(The records):
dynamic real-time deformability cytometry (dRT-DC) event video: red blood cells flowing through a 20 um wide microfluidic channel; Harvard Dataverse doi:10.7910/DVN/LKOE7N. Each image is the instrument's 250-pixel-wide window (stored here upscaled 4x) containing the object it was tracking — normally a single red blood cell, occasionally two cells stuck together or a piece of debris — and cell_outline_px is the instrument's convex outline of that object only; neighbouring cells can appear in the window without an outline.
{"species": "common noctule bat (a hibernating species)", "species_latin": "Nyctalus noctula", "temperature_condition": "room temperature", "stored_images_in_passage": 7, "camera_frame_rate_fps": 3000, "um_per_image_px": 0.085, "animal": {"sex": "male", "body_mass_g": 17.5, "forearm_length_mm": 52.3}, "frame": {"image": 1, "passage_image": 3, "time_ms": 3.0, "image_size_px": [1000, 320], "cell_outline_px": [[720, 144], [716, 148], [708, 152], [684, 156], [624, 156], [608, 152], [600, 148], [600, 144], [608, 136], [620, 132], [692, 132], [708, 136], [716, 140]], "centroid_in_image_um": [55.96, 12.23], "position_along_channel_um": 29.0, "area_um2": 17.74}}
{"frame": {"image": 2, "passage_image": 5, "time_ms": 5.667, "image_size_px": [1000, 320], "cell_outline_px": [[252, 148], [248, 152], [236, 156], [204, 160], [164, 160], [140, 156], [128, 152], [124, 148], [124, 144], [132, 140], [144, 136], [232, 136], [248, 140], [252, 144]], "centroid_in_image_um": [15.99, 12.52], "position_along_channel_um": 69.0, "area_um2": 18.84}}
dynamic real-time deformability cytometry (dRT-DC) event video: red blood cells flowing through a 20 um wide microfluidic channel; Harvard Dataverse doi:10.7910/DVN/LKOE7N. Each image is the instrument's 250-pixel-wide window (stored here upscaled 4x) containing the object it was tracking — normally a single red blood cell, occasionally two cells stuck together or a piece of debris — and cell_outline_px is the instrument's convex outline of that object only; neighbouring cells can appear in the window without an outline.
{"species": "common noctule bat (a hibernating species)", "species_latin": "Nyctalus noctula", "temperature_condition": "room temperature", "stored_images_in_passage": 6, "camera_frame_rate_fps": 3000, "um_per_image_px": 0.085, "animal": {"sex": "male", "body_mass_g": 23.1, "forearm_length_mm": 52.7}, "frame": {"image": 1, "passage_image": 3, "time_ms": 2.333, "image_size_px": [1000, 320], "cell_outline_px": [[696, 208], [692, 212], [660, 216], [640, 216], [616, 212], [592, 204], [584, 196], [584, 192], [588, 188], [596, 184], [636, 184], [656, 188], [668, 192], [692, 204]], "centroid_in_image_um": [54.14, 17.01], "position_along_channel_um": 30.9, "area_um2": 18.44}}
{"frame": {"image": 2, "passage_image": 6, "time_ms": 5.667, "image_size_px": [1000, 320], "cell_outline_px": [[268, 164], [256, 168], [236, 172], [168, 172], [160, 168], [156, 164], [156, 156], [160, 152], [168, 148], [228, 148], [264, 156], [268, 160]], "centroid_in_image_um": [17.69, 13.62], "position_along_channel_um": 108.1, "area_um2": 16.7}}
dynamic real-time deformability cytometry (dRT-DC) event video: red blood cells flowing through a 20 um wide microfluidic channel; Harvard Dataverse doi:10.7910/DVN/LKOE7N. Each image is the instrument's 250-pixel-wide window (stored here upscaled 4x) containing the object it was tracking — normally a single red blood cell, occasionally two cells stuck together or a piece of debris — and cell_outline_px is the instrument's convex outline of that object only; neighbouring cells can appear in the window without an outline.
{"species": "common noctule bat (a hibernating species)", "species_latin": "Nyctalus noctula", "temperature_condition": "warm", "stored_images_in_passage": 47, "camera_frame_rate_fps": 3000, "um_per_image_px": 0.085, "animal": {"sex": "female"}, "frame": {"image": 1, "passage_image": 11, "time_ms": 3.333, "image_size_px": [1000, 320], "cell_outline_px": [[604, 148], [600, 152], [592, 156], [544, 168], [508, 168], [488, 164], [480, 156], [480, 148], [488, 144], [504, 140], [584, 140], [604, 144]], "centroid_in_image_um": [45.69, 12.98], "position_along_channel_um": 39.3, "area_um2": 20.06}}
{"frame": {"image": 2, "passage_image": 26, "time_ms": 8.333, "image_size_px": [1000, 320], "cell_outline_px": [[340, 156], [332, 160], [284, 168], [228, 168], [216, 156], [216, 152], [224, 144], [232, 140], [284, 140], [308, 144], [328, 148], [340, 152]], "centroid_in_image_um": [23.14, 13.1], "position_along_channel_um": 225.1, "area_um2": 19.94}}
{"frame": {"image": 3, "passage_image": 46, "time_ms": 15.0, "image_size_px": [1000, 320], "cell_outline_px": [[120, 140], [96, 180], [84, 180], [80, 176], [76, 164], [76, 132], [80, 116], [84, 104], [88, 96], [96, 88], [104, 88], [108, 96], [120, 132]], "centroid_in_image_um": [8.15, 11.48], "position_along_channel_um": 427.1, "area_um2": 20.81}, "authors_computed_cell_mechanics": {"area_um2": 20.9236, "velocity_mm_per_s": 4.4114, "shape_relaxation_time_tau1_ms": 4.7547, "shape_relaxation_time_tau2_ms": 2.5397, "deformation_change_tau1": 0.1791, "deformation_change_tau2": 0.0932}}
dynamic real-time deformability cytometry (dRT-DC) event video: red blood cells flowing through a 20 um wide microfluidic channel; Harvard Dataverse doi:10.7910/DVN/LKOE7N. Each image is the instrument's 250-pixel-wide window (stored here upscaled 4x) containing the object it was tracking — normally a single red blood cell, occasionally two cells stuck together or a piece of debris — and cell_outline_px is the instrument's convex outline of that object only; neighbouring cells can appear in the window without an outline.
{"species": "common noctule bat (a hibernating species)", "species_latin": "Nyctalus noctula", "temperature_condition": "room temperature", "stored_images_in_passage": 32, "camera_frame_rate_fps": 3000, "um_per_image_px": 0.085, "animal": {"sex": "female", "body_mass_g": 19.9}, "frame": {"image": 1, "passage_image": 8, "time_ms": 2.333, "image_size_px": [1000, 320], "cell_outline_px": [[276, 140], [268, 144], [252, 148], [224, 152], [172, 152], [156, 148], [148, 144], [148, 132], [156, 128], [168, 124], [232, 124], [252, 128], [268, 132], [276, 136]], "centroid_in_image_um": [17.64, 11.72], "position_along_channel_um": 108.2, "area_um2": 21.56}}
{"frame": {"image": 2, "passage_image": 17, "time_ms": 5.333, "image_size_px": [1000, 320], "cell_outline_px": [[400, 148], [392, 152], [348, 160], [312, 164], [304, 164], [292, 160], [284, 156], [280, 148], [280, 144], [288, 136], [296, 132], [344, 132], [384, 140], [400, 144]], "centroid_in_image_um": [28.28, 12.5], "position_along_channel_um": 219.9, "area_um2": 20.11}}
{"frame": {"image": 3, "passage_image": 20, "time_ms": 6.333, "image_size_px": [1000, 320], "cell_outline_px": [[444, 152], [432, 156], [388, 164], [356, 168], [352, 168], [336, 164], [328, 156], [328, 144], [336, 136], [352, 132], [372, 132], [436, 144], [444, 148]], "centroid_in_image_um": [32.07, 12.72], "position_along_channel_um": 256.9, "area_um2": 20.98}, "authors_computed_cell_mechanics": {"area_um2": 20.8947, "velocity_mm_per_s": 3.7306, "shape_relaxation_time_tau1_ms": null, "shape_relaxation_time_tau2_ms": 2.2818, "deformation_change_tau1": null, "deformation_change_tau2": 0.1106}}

(Objective):
Without leaving anything out, give the entries again exactly.

(Full answer):
dynamic real-time deformability cytometry (dRT-DC) event video: red blood cells flowing through a 20 um wide microfluidic channel; Harvard Dataverse doi:10.7910/DVN/LKOE7N. Each image is the instrument's 250-pixel-wide window (stored here upscaled 4x) containing the object it was tracking — normally a single red blood cell, occasionally two cells stuck together or a piece of debris — and cell_outline_px is the instrument's convex outline of that object only; neighbouring cells can appear in the window without an outline.
{"species": "common noctule bat (a hibernating species)", "species_latin": "Nyctalus noctula", "temperature_condition": "room temperature", "stored_images_in_passage": 7, "camera_frame_rate_fps": 3000, "um_per_image_px": 0.085, "animal": {"sex": "male", "body_mass_g": 17.5, "forearm_length_mm": 52.3}, "frame": {"image": 1, "passage_image": 3, "time_ms": 3.0, "image_size_px": [1000, 320], "cell_outline_px": [[720, 144], [716, 148], [708, 152], [684, 156], [624, 156], [608, 152], [600, 148], [600, 144], [608, 136], [620, 132], [692, 132], [708, 136], [716, 140]], "centroid_in_image_um": [55.96, 12.23], "position_along_channel_um": 29.0, "area_um2": 17.74}}
{"frame": {"image": 2, "passage_image": 5, "time_ms": 5.667, "image_size_px": [1000, 320], "cell_outline_px": [[252, 148], [248, 152], [236, 156], [204, 160], [164, 160], [140, 156], [128, 152], [124, 148], [124, 144], [132, 140], [144, 136], [232, 136], [248, 140], [252, 144]], "centroid_in_image_um": [15.99, 12.52], "position_along_channel_um": 69.0, "area_um2": 18.84}}
dynamic real-time deformability cytometry (dRT-DC) event video: red blood cells flowing through a 20 um wide microfluidic channel; Harvard Dataverse doi:10.7910/DVN/LKOE7N. Each image is the instrument's 250-pixel-wide window (stored here upscaled 4x) containing the object it was tracking — normally a single red blood cell, occasionally two cells stuck together or a piece of debris — and cell_outline_px is the instrument's convex outline of that object only; neighbouring cells can appear in the window without an outline.
{"species": "common noctule bat (a hibernating species)", "species_latin": "Nyctalus noctula", "temperature_condition": "room temperature", "stored_images_in_passage": 6, "camera_frame_rate_fps": 3000, "um_per_image_px": 0.085, "animal": {"sex": "male", "body_mass_g": 23.1, "forearm_length_mm": 52.7}, "frame": {"image": 1, "passage_image": 3, "time_ms": 2.333, "image_size_px": [1000, 320], "cell_outline_px": [[696, 208], [692, 212], [660, 216], [640, 216], [616, 212], [592, 204], [584, 196], [584, 192], [588, 188], [596, 184], [636, 184], [656, 188], [668, 192], [692, 204]], "centroid_in_image_um": [54.14, 17.01], "position_along_channel_um": 30.9, "area_um2": 18.44}}
{"frame": {"image": 2, "passage_image": 6, "time_ms": 5.667, "image_size_px": [1000, 320], "cell_outline_px": [[268, 164], [256, 168], [236, 172], [168, 172], [160, 168], [156, 164], [156, 156], [160, 152], [168, 148], [228, 148], [264, 156], [268, 160]], "centroid_in_image_um": [17.69, 13.62], "position_along_channel_um": 108.1, "area_um2": 16.7}}
dynamic real-time deformability cytometry (dRT-DC) event video: red blood cells flowing through a 20 um wide microfluidic channel; Harvard Dataverse doi:10.7910/DVN/LKOE7N. Each image is the instrument's 250-pixel-wide window (stored here upscaled 4x) containing the object it was tracking — normally a single red blood cell, occasionally two cells stuck together or a piece of debris — and cell_outline_px is the instrument's convex outline of that object only; neighbouring cells can appear in the window without an outline.
{"species": "common noctule bat (a hibernating species)", "species_latin": "Nyctalus noctula", "temperature_condition": "warm", "stored_images_in_passage": 47, "camera_frame_rate_fps": 3000, "um_per_image_px": 0.085, "animal": {"sex": "female"}, "frame": {"image": 1, "passage_image": 11, "time_ms": 3.333, "image_size_px": [1000, 320], "cell_outline_px": [[604, 148], [600, 152], [592, 156], [544, 168], [508, 168], [488, 164], [480, 156], [480, 148], [488, 144], [504, 140], [584, 140], [604, 144]], "centroid_in_image_um": [45.69, 12.98], "position_along_channel_um": 39.3, "area_um2": 20.06}}
{"frame": {"image": 2, "passage_image": 26, "time_ms": 8.333, "image_size_px": [1000, 320], "cell_outline_px": [[340, 156], [332, 160], [284, 168], [228, 168], [216, 156], [216, 152], [224, 144], [232, 140], [284, 140], [308, 144], [328, 148], [340, 152]], "centroid_in_image_um": [23.14, 13.1], "position_along_channel_um": 225.1, "area_um2": 19.94}}
{"frame": {"image": 3, "passage_image": 46, "time_ms": 15.0, "image_size_px": [1000, 320], "cell_outline_px": [[120, 140], [96, 180], [84, 180], [80, 176], [76, 164], [76, 132], [80, 116], [84, 104], [88, 96], [96, 88], [104, 88], [108, 96], [120, 132]], "centroid_in_image_um": [8.15, 11.48], "position_along_channel_um": 427.1, "area_um2": 20.81}, "authors_computed_cell_mechanics": {"area_um2": 20.9236, "velocity_mm_per_s": 4.4114, "shape_relaxation_time_tau1_ms": 4.7547, "shape_relaxation_time_tau2_ms": 2.5397, "deformation_change_tau1": 0.1791, "deformation_change_tau2": 0.0932}}
dynamic real-time deformability cytometry (dRT-DC) event video: red blood cells flowing through a 20 um wide microfluidic channel; Harvard Dataverse doi:10.7910/DVN/LKOE7N. Each image is the instrument's 250-pixel-wide window (stored here upscaled 4x) containing the object it was tracking — normally a single red blood cell, occasionally two cells stuck together or a piece of debris — and cell_outline_px is the instrument's convex outline of that object only; neighbouring cells can appear in the window without an outline.
{"species": "common noctule bat (a hibernating species)", "species_latin": "Nyctalus noctula", "temperature_condition": "room temperature", "stored_images_in_passage": 32, "camera_frame_rate_fps": 3000, "um_per_image_px": 0.085, "animal": {"sex": "female", "body_mass_g": 19.9}, "frame": {"image": 1, "passage_image": 8, "time_ms": 2.333, "image_size_px": [1000, 320], "cell_outline_px": [[276, 140], [268, 144], [252, 148], [224, 152], [172, 152], [156, 148], [148, 144], [148, 132], [156, 128], [168, 124], [232, 124], [252, 128], [268, 132], [276, 136]], "centroid_in_image_um": [17.64, 11.72], "position_along_channel_um": 108.2, "area_um2": 21.56}}
{"frame": {"image": 2, "passage_image": 17, "time_ms": 5.333, "image_size_px": [1000, 320], "cell_outline_px": [[400, 148], [392, 152], [348, 160], [312, 164], [304, 164], [292, 160], [284, 156], [280, 148], [280, 144], [288, 136], [296, 132], [344, 132], [384, 140], [400, 144]], "centroid_in_image_um": [28.28, 12.5], "position_along_channel_um": 219.9, "area_um2": 20.11}}
{"frame": {"image": 3, "passage_image": 20, "time_ms": 6.333, "image_size_px": [1000, 320], "cell_outline_px": [[444, 152], [432, 156], [388, 164], [356, 168], [352, 168], [336, 164], [328, 156], [328, 144], [336, 136], [352, 132], [372, 132], [436, 144], [444, 148]], "centroid_in_image_um": [32.07, 12.72], "position_along_channel_um": 256.9, "area_um2": 20.98}, "authors_computed_cell_mechanics": {"area_um2": 20.8947, "velocity_mm_per_s": 3.7306, "shape_relaxation_time_tau1_ms": null, "shape_relaxation_time_tau2_ms": 2.2818, "deformation_change_tau1": null, "deformation_change_tau2": 0.1106}}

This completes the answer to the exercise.